3.1. Build Direction
Once the images corresponding to the force–displacement and stress–strain graphs in the selected training and testing models had been processed and loaded, and the hyperparameters had been adjusted using Bayesian optimization with the Optuna library, the performance evaluation metrics were applied. The accuracy results obtained are presented in
Table 2.
In the classification by build direction, the Gradient Boosting Classifier (GBC) achieves the highest accuracy with the ESM filter (without moving-average smoothing), reaching values close to 0.74, suggesting that preserving the original signal without smoothing treatment may be beneficial for classification, as it preserves critical information that could be lost during filtering. Likewise, the AdaBoost Classifier (ABC) and the Random Forest Classifier (RFC) achieve competitive performance in the EM5 and ESM scenarios, respectively, due to their ensemble-based approaches, which combine multiple base estimators and are less prone to systematic errors than individual models. By contrast, the Multilayer Perceptron (MLP) model produced results with a lower standard deviation, suggesting greater consistency; however, its overall accuracy was lower. Conversely, while the GBC and RFC models achieved acceptable accuracy values, they exhibited greater variability, potentially indicating less stability when faced with changes to the applied filters.

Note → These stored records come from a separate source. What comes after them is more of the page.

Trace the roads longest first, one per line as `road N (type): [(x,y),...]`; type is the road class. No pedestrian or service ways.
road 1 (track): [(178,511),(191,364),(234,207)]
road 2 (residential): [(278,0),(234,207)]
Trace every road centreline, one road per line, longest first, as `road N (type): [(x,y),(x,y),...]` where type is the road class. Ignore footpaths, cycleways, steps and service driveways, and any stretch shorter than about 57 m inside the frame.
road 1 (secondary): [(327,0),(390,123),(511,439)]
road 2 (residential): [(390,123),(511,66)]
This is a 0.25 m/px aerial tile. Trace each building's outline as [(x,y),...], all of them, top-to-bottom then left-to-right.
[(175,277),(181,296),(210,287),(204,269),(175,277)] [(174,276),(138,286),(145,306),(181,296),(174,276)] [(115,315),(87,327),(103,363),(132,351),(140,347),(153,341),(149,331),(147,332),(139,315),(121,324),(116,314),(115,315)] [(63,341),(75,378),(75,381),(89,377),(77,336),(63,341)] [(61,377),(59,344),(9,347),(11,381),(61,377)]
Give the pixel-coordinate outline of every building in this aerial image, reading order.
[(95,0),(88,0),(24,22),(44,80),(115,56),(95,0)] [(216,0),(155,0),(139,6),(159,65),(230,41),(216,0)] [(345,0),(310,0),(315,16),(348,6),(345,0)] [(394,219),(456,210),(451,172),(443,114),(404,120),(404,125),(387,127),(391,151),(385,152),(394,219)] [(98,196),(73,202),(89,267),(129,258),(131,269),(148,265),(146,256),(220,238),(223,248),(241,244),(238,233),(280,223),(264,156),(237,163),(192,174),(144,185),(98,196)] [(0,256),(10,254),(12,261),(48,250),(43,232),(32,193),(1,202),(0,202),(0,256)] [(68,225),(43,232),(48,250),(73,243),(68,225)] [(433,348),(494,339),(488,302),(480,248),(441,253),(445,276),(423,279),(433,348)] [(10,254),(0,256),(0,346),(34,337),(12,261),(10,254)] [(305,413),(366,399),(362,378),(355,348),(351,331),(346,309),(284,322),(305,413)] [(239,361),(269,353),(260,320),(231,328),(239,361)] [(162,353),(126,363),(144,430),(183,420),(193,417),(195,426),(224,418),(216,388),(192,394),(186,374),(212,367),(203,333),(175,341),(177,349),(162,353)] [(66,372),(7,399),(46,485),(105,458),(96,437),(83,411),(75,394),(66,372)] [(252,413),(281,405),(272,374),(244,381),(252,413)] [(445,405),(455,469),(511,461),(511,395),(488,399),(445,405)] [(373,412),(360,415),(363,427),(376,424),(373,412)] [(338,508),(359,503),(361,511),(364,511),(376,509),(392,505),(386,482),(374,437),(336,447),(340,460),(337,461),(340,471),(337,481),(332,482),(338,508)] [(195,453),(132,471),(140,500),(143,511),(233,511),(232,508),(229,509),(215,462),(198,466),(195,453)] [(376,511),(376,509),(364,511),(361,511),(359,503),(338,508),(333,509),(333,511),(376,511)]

In general, the results suggest that both the graph type (with better performance in stress-strain curves) and the treatment applied to the images significantly affect the models' accuracy. Avoiding excessive filtering can improve classification by preserving the spectral richness of the original signal.
Table 3 shows the results for the F1 score, which balances precision and recall by evaluating the model's ability to detect positive cases while avoiding false positives. In this case, the AdaBoost Classifier (ABC) model achieved the highest average F1-score, exceeding 0.75, in the FM5 configuration (a moving average with five standard deviations). This was accompanied by a lower standard deviation, indicating high performance stability.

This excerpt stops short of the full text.